Texto: Ivan Drummond /Estado de Minas
Fonte: Superesportes
Imagens: Reprodução
Edição: Jorge Luiz da Silva.
Salvador, BA (da redação itinerante do Esporte
Comunitário)
As aulas de atletismo para os moradores de rua do projeto começaram há dois meses
Maltratado e menosprezado por muitos – a ponto de o governo brasileiro não ter uma política esportiva no país –, o esporte dá, em BH, um exemplo de como pode ser eficiente em questões de reinserção social e recuperação de pessoas que estão à margem da sociedade. Para um grupo de moradores de rua que vivem num albergue da Prefeitura de Belo Horizonte no Bairro Floresta, a corrida foi a porta de entrada para um novo mundo. No sábado, eles sentirão o sabor de competir, participando da Cross Urbano Caixa, prova que terá percurso diferente: serão seis quilômetros nas dependências do Mineirão, passando pela esplanada, corredores e até o campo.

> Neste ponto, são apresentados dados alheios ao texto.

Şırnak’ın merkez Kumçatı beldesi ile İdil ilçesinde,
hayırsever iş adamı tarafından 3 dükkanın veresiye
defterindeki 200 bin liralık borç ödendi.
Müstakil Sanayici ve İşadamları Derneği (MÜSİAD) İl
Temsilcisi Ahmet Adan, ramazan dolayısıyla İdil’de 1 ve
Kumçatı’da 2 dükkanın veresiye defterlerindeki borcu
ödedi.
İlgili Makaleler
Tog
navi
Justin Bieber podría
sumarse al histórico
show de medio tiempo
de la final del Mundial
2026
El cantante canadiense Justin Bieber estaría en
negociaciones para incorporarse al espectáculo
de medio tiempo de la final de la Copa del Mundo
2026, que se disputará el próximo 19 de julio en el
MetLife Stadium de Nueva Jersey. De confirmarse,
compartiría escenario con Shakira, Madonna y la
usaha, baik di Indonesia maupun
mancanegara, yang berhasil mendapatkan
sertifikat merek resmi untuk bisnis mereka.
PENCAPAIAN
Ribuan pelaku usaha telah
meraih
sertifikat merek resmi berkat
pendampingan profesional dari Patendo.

As aulas começaram há pouco mais de dois meses e um dos integrantes da equipe é Wander Lúcio Pinto, de 40 anos. Natural de Itajubá, ele conta que sua vida mudou depois que começou a correr: “Minha vida era álcool e drogas. Agora, estou há dois meses sem beber e sem me drogar. Nunca pensei que conseguiria isso. Mas o esporte me fez mudar e ver a vida de modo diferente. Não olho para a dificuldade de mais nada. Tenho uma responsabilidade que nunca tive”.
Pelo projeto, Wander também está fazendo um curso de padaria e confeitaria. E pretende começar mais um no final deste mês, de cuidador de idosos. “Eu era um cara sem qualquer esperança. Perdi um filho aos 20 anos, de leucemia. Na época, não vivia mais com ele. Quando isso aconteceu, decidi deixar Itajubá. O pensamento era ir para Pouso Alegre. Peguei carona num caminhão. Mas adormeci na carroceria e o cara passou do meu destino. Perguntei para onde estava indo e ele respondeu Belo Horizonte. Resolvi arriscar. Cheguei aqui e fui para o albergue, e minha vida está mudando”, destaca.
Como ele, outros moradores não tinham mais esperança. É o caso de Rogério Barreto, de 30, que se mudou de Carlos Chagas para a capital mineira em busca de emprego; Juler Henriques Esteves, de 33; Abraão Carvalho Custódio, de 41, de Volta Redonda; do garçom Gilson Pinheiro Martins, de 49, que veio da Bahia, e fala três idiomas – inglês, espanhol e italiano. Ou mesmo de Aurito Márcio dos Santos, de 39, que vivia no Parque Municipal, onde bebia durante todo o dia. “O parque é lugar de cachaça, não precisa nem comer”, afirma. Diz que um dia passou na porta do albergue e resolveu entrar. “Sóbrio, vi essa história da corrida e entrei para o grupo. Sempre quis correr. E aqui me encontrei. Não bebo mais. Só corro”, diz, orgulhoso.
FRIO E FOME
Conduzido por voluntários, o projeto começou quando a psicóloga Érica Machado foi convidada a conhecer o albergue e conversar com os albergados, todos moradores de rua. “Perguntei a um homem, que estava bêbado, por que ele bebia tanto. Respondeu-me que era pra dar conta de viver, para tentar acabar com o frio, a fome, e me falou de sua falta de esperança e de não ter sonho. Notei que reclamavam de não ter o que fazer”, relembra.
Por meio de convênio com o Sebrae, os moradores do albergue passaram a fazer cursos. “Chamei, então, um amigo, Bernardo Santana, a quem fiz a proposta de montar um projeto de esporte. E ele apresentou esse, de corridas”, diz Érica. Às segundas, quartas e sextas eles treinam logo cedo, alternando-se entre a Avenida dos Andradas e o Parque Municipal. Uma das treinadoras voluntárias é a corredora Natália Vasconcelos, que participa de provas pelo mundo e ajuda a arrecadar material para a turma. Tudo é fruto de doação e quem quiser doar tênis e roupas para a turma é só levar ao Serviço de Acolhimento para a População de Rua e Migrantes, na Rua Conselheiro Rocha, 351.